Coronado - Dennis Lehane [27]
Her voice is dry and torn when she speaks, and it takes a couple breaths to get the words out:
“Remember, Sonny, times like these—remember that somewhere there’s someone worse off than you. You’re always richer than someone.” She tries for a smile as she looks over at me. “Right?”
POORER, I’M THINKING as we get back in the Cougar and follow Lurlene’s directions to this other house. You’re always poorer than someone. And that poor is a high fence keeping you out of all the places other people can go. Only places you get to go are the shitty ones nobody else wants to visit.
Always poorer, I’m thinking, and then we reach this house Lurlene’s directing us to, and I’m suddenly thinking, Maybe not.
Because whoever owns this house may not be poorer than anyone. Whoever owns this house may be the richest person in the world.
The front lawn is bigger than East Lake’s football field. The house behind it is sprawling and beige with a red tile roof and it seems to spread itself from end to end like a god.
We come up to a tall, wrought-iron gate stretched between two beige brick columns that match the house. The gate is a good twenty feet high, and even with all the tequila-and-beer courage I got from the Biddets’, I can tell you I feel nothing but relief when I see that gate and realize we ain’t getting in. I see it in Terry’s face too, even though he says, “So now what do we do?”
Lurlene’s sitting on the console between us, hunched forward, skinny arms wrapped around her knees. She takes a last swig from a bottle of Cuervo and hands it to Terry. I’m ready for her to say, “Drive through it.” I’m ready for her to say anything. I might not like it. But I’m ready.
All she says, though, is, “Could I get by, kind sir?” and slithers over my lap and out the door.
She saunters up to the gate in her white boots and tarnished schoolgirl skirt and behind me, Vaughn Lewis says, “I’m fucked up.”
“Me too,” his brother says.
I look at Terry. He shrugs, but I can see the booze swimming in him, making his eyelids thicken and squiggle.

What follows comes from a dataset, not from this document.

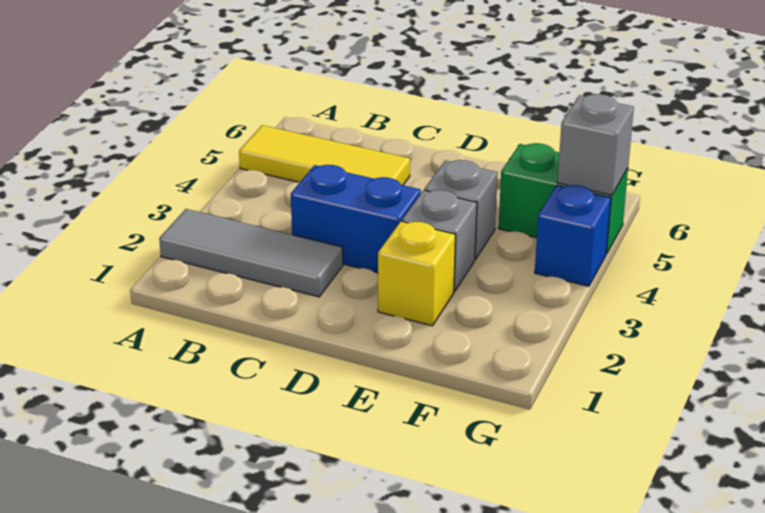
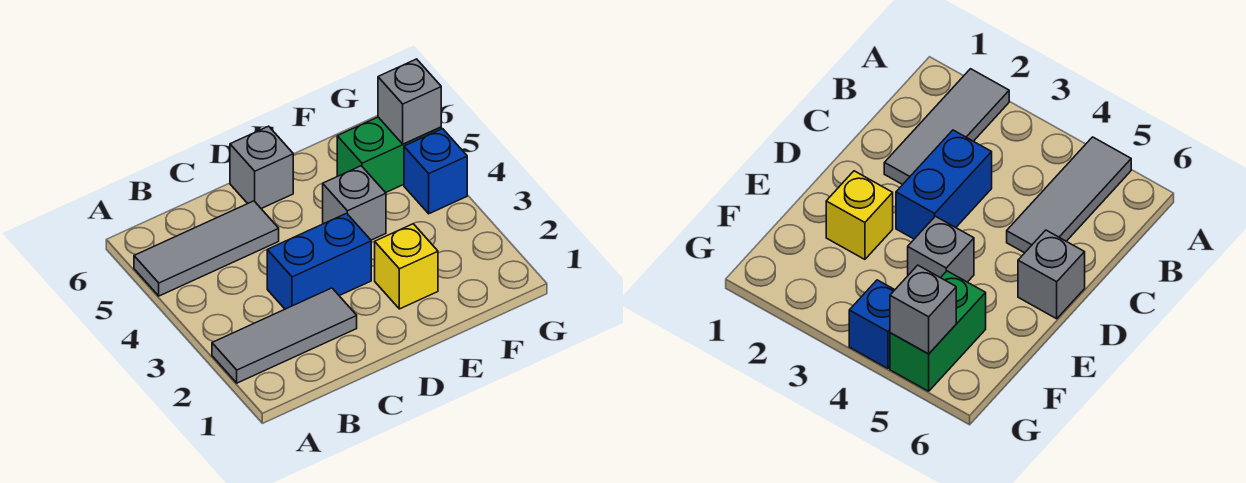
yellow 1x3 tile [239,125,410,185] -> grey 1x3 tile [134,201,279,296]
grey 1x1 brick [402,190,477,292] -> grey 1x1 brick moved to [230,126,293,209]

Lurlene finds this box sticking out of the column on our left. There’s numbers on it, and her fingers dance over them and then she’s heading back to the car as the gate begins to open, just starts sliding back into the bushes behind the column on our right. Lurlene hops in and sits in my lap, tosses an arm around my neck and looks out through the windshield as the gate goes all the way back.
She tells Terry, “Time to put it in ‘drive.’”
THERE’S A PICTURE of my parents taken just before they got married. It’s 1949 and my daddy’s wearing his uniform. It’s all neat and sharply creased, and his hair is short and slicked back, and he has all his teeth. He’s beaming this white, white smile, holding my mother so tight with one arm that she looks about to bust in half. She’s smiling too, though, and it’s a real smile. She was happy then. Happier than I’ve ever seen her. She’s young. They’re both young. They look younger than me. Behind them is a chain-link fence with a sign on it that says FORT BENNING, GA. My mother’s dress is white with a pattern of what looks like black swallows on it, those swallows soaring across her body.
And, man, she’s happy. She’s happy, and my daddy has all his teeth and all his fingers.
LURLENE GETS US in the house the same way she got us through the gate. Her fingers dart across these numbers on a gizmo beside the front door and then we’re inside.